> **Task item**:
Exactly as they stand, write out all of the entries again.

> **Recorded data**:
>>>>
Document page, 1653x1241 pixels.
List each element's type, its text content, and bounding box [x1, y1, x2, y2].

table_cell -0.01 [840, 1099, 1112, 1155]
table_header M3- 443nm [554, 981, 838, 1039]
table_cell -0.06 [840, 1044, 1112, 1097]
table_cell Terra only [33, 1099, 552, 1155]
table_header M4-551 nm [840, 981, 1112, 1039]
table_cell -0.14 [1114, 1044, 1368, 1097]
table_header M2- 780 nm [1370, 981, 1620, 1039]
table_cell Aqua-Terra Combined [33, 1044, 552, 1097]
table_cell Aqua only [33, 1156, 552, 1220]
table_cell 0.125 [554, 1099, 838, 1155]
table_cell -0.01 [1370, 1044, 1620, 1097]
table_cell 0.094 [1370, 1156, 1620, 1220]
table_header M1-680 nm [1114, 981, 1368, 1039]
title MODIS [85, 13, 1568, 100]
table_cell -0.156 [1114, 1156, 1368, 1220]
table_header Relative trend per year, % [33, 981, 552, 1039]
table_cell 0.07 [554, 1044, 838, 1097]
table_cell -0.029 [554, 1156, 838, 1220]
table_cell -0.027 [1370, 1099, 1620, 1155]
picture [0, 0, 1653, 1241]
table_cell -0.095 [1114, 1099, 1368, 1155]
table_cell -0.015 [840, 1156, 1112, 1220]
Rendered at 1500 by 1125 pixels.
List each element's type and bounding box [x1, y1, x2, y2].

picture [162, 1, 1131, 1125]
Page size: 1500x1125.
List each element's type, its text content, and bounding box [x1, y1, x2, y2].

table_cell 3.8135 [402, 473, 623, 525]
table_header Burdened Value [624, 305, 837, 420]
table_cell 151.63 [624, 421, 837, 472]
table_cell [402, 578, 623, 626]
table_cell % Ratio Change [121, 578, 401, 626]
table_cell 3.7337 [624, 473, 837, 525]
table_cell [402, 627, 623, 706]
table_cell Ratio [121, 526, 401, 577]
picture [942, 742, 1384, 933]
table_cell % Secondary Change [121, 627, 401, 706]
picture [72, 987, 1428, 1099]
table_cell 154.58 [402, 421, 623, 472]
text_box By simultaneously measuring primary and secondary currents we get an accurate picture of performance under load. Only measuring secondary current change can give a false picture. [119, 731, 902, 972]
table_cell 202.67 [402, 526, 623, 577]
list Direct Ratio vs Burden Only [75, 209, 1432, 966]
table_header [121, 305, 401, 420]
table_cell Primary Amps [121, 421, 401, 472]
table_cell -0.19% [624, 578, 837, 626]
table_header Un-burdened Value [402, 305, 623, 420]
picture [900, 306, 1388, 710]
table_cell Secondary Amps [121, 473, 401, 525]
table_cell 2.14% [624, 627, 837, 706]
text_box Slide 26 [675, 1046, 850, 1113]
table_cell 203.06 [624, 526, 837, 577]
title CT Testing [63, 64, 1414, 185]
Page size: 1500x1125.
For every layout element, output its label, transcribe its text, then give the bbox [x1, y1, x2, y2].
<<<<
> **The answer**:
Document page, 1653x1241 pixels.
List each element's type, its text content, and bounding box [x1, y1, x2, y2].

table_cell -0.01 [840, 1099, 1112, 1155]
table_header M3- 443nm [554, 981, 838, 1039]
table_cell -0.06 [840, 1044, 1112, 1097]
table_cell Terra only [33, 1099, 552, 1155]
table_header M4-551 nm [840, 981, 1112, 1039]
table_cell -0.14 [1114, 1044, 1368, 1097]
table_header M2- 780 nm [1370, 981, 1620, 1039]
table_cell Aqua-Terra Combined [33, 1044, 552, 1097]
table_cell Aqua only [33, 1156, 552, 1220]
table_cell 0.125 [554, 1099, 838, 1155]
table_cell -0.01 [1370, 1044, 1620, 1097]
table_cell 0.094 [1370, 1156, 1620, 1220]
table_header M1-680 nm [1114, 981, 1368, 1039]
title MODIS [85, 13, 1568, 100]
table_cell -0.156 [1114, 1156, 1368, 1220]
table_header Relative trend per year, % [33, 981, 552, 1039]
table_cell 0.07 [554, 1044, 838, 1097]
table_cell -0.029 [554, 1156, 838, 1220]
table_cell -0.027 [1370, 1099, 1620, 1155]
picture [0, 0, 1653, 1241]
table_cell -0.095 [1114, 1099, 1368, 1155]
table_cell -0.015 [840, 1156, 1112, 1220]
Rendered at 1500 by 1125 pixels.
List each element's type and bounding box [x1, y1, x2, y2].

picture [162, 1, 1131, 1125]
Page size: 1500x1125.
List each element's type, its text content, and bounding box [x1, y1, x2, y2].

table_cell 3.8135 [402, 473, 623, 525]
table_header Burdened Value [624, 305, 837, 420]
table_cell 151.63 [624, 421, 837, 472]
table_cell [402, 578, 623, 626]
table_cell % Ratio Change [121, 578, 401, 626]
table_cell 3.7337 [624, 473, 837, 525]
table_cell [402, 627, 623, 706]
table_cell Ratio [121, 526, 401, 577]
picture [942, 742, 1384, 933]
table_cell % Secondary Change [121, 627, 401, 706]
picture [72, 987, 1428, 1099]
table_cell 154.58 [402, 421, 623, 472]
text_box By simultaneously measuring primary and secondary currents we get an accurate picture of performance under load. Only measuring secondary current change can give a false picture. [119, 731, 902, 972]
table_cell 202.67 [402, 526, 623, 577]
list Direct Ratio vs Burden Only [75, 209, 1432, 966]
table_header [121, 305, 401, 420]
table_cell Primary Amps [121, 421, 401, 472]
table_cell -0.19% [624, 578, 837, 626]
table_header Un-burdened Value [402, 305, 623, 420]
picture [900, 306, 1388, 710]
table_cell Secondary Amps [121, 473, 401, 525]
table_cell 2.14% [624, 627, 837, 706]
text_box Slide 26 [675, 1046, 850, 1113]
table_cell 203.06 [624, 526, 837, 577]
title CT Testing [63, 64, 1414, 185]
Page size: 1500x1125.
For every layout element, output its label, transcribe its text, then give the bbox [x1, y1, x2, y2].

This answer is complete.